Requirement
Retype all of the data below word for word, keeping every line as it is.

Raw data
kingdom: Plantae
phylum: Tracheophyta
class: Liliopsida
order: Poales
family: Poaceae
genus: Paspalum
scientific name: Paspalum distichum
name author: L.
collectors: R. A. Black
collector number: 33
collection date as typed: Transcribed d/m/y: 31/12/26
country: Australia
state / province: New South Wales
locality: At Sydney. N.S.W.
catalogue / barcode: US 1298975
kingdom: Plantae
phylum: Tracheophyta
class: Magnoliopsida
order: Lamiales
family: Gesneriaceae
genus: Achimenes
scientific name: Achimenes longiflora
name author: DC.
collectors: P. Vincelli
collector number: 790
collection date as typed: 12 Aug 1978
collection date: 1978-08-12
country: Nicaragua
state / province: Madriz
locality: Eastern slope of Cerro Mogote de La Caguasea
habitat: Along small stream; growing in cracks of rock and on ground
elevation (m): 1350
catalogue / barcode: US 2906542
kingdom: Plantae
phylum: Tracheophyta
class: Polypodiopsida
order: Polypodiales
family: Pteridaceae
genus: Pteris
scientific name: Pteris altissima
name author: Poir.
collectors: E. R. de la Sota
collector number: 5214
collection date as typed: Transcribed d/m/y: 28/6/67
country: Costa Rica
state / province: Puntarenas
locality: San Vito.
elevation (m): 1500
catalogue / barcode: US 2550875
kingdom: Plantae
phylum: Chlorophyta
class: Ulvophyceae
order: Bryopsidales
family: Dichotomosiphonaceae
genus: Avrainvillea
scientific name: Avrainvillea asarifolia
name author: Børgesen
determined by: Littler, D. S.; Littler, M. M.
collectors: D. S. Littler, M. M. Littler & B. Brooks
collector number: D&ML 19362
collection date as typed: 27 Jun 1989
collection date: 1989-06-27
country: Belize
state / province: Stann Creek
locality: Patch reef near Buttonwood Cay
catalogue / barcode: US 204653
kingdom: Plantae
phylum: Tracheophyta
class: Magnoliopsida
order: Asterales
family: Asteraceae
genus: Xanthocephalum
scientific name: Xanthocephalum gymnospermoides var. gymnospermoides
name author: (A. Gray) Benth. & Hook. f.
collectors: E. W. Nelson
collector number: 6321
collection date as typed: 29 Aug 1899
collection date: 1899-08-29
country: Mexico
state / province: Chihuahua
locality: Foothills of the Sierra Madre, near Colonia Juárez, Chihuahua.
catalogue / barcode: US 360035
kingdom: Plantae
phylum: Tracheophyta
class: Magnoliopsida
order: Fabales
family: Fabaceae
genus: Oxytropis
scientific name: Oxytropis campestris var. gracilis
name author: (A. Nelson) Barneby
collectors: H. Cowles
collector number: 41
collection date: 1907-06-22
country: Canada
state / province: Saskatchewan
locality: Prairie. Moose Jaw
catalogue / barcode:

Exercise answer
kingdom: Plantae
phylum: Tracheophyta
class: Liliopsida
order: Poales
family: Poaceae
genus: Paspalum
scientific name: Paspalum distichum
name author: L.
collectors: R. A. Black
collector number: 33
collection date as typed: Transcribed d/m/y: 31/12/26
country: Australia
state / province: New South Wales
locality: At Sydney. N.S.W.
catalogue / barcode: US 1298975
kingdom: Plantae
phylum: Tracheophyta
class: Magnoliopsida
order: Lamiales
family: Gesneriaceae
genus: Achimenes
scientific name: Achimenes longiflora
name author: DC.
collectors: P. Vincelli
collector number: 790
collection date as typed: 12 Aug 1978
collection date: 1978-08-12
country: Nicaragua
state / province: Madriz
locality: Eastern slope of Cerro Mogote de La Caguasea
habitat: Along small stream; growing in cracks of rock and on ground
elevation (m): 1350
catalogue / barcode: US 2906542
kingdom: Plantae
phylum: Tracheophyta
class: Polypodiopsida
order: Polypodiales
family: Pteridaceae
genus: Pteris
scientific name: Pteris altissima
name author: Poir.
collectors: E. R. de la Sota
collector number: 5214
collection date as typed: Transcribed d/m/y: 28/6/67
country: Costa Rica
state / province: Puntarenas
locality: San Vito.
elevation (m): 1500
catalogue / barcode: US 2550875
kingdom: Plantae
phylum: Chlorophyta
class: Ulvophyceae
order: Bryopsidales
family: Dichotomosiphonaceae
genus: Avrainvillea
scientific name: Avrainvillea asarifolia
name author: Børgesen
determined by: Littler, D. S.; Littler, M. M.
collectors: D. S. Littler, M. M. Littler & B. Brooks
collector number: D&ML 19362
collection date as typed: 27 Jun 1989
collection date: 1989-06-27
country: Belize
state / province: Stann Creek
locality: Patch reef near Buttonwood Cay
catalogue / barcode: US 204653
kingdom: Plantae
phylum: Tracheophyta
class: Magnoliopsida
order: Asterales
family: Asteraceae
genus: Xanthocephalum
scientific name: Xanthocephalum gymnospermoides var. gymnospermoides
name author: (A. Gray) Benth. & Hook. f.
collectors: E. W. Nelson
collector number: 6321
collection date as typed: 29 Aug 1899
collection date: 1899-08-29
country: Mexico
state / province: Chihuahua
locality: Foothills of the Sierra Madre, near Colonia Juárez, Chihuahua.
catalogue / barcode: US 360035
kingdom: Plantae
phylum: Tracheophyta
class: Magnoliopsida
order: Fabales
family: Fabaceae
genus: Oxytropis
scientific name: Oxytropis campestris var. gracilis
name author: (A. Nelson) Barneby
collectors: H. Cowles
collector number: 41
collection date: 1907-06-22
country: Canada
state / province: Saskatchewan
locality: Prairie. Moose Jaw
catalogue / barcode:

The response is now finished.